When Rabbi Eliezer fell gravely ill, four of the greatest sages came to comfort him. Rabbi Tarfon, Rabbi Yehoshua, Rabbi Elazar ben Azariah, and Rabbi Akiba each tried to ease his suffering with words of praise and consolation.

Rabbi Tarfon said: "Master, you are more valuable to Israel than the rain, for rain gives life in this world, but you give life in this world and the next." Rabbi Yehoshua said: "You are more valuable than the sun, for the sun gives light in this world, but you illuminate both worlds." Rabbi Elazar ben Azariah said: "You are more precious than a father and mother, for parents bring a person into this world, but you bring people into the World to Come."

Beautiful words, all of them.
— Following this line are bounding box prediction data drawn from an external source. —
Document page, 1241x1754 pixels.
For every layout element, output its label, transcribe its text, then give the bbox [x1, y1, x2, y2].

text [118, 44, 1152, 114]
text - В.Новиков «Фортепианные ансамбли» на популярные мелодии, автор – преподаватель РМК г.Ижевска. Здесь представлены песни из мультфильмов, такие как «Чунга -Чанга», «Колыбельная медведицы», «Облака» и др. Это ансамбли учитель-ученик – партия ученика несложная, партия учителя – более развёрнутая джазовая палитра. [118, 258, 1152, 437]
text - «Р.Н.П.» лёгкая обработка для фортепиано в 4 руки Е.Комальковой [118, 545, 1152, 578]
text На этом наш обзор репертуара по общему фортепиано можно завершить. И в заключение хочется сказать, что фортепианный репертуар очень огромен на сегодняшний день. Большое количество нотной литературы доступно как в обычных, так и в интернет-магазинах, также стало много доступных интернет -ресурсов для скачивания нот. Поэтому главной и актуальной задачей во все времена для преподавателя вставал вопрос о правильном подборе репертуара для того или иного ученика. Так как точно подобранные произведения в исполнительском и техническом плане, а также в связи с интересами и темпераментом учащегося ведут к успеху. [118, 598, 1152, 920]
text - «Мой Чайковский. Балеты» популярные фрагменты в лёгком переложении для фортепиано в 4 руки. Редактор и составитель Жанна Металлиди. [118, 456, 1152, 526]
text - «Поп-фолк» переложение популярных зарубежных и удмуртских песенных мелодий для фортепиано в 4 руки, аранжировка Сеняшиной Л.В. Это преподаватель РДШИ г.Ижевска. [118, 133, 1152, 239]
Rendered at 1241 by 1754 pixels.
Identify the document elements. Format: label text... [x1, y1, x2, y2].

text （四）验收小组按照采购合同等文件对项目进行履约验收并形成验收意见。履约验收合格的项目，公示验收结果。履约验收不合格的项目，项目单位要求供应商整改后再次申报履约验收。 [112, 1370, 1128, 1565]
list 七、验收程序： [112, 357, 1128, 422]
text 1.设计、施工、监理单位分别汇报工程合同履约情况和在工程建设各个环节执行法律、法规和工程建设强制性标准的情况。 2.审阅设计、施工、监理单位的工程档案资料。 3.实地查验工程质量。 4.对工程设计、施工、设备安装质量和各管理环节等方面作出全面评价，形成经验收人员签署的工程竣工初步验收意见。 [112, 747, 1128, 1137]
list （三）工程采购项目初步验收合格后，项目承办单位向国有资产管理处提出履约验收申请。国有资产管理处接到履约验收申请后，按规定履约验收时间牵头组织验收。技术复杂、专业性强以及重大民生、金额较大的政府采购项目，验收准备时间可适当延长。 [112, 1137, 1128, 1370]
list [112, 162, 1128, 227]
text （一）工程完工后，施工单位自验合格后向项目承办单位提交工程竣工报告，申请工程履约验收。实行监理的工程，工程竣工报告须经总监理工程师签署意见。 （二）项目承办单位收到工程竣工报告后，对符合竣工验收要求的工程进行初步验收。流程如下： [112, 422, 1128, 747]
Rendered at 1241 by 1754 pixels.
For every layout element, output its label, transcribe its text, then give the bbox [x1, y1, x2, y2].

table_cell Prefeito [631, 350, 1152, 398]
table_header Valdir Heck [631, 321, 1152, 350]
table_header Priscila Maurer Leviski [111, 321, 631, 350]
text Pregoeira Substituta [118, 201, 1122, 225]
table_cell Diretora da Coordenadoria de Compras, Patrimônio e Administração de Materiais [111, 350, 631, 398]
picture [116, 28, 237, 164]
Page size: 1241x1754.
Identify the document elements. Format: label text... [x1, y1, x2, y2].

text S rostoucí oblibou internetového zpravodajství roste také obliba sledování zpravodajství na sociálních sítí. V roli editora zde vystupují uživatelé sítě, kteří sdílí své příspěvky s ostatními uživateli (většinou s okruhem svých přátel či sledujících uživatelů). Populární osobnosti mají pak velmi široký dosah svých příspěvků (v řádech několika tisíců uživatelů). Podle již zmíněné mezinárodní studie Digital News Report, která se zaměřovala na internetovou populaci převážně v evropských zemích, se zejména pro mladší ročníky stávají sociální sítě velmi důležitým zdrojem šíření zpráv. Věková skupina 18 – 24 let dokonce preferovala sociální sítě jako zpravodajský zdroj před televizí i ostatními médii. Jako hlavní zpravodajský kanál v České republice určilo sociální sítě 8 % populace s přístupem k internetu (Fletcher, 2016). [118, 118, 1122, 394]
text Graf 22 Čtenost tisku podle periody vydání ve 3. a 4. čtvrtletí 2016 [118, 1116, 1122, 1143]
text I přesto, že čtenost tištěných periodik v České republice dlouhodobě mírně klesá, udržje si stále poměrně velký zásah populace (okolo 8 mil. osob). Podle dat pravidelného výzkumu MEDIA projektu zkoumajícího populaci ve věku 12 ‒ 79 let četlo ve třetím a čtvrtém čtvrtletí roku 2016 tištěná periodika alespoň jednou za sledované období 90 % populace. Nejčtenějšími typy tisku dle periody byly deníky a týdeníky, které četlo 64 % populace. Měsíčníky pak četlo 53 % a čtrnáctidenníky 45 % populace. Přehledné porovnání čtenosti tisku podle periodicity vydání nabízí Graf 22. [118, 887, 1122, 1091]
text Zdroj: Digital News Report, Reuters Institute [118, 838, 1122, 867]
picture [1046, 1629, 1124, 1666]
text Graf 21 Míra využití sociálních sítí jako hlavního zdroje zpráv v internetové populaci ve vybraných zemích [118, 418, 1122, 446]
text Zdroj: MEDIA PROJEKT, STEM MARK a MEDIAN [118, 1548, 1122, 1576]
But Rabbi Eliezer was not comforted.

Then Rabbi Akiba spoke. He said simply: "Suffering is precious." That was all. Suffering is precious.

Rabbi Eliezer sat up. "Help me sit," he said, "so I can hear what my student Akiba has to say." And Rabbi Akiba explained: suffering purifies the soul. It atones for sins. It opens gates that comfort and ease can never unlock. The person who suffers and accepts it with love is performing an act of supreme devotion to God.

Of all the words spoken that day — the soaring metaphors, the grand comparisons — only Rabbi Akiba's blunt, uncomfortable truth reached the dying sage. Because Rabbi Eliezer did not need flattery. He needed meaning. And Rabbi Akiba gave him the only meaning that suffering can have: it matters.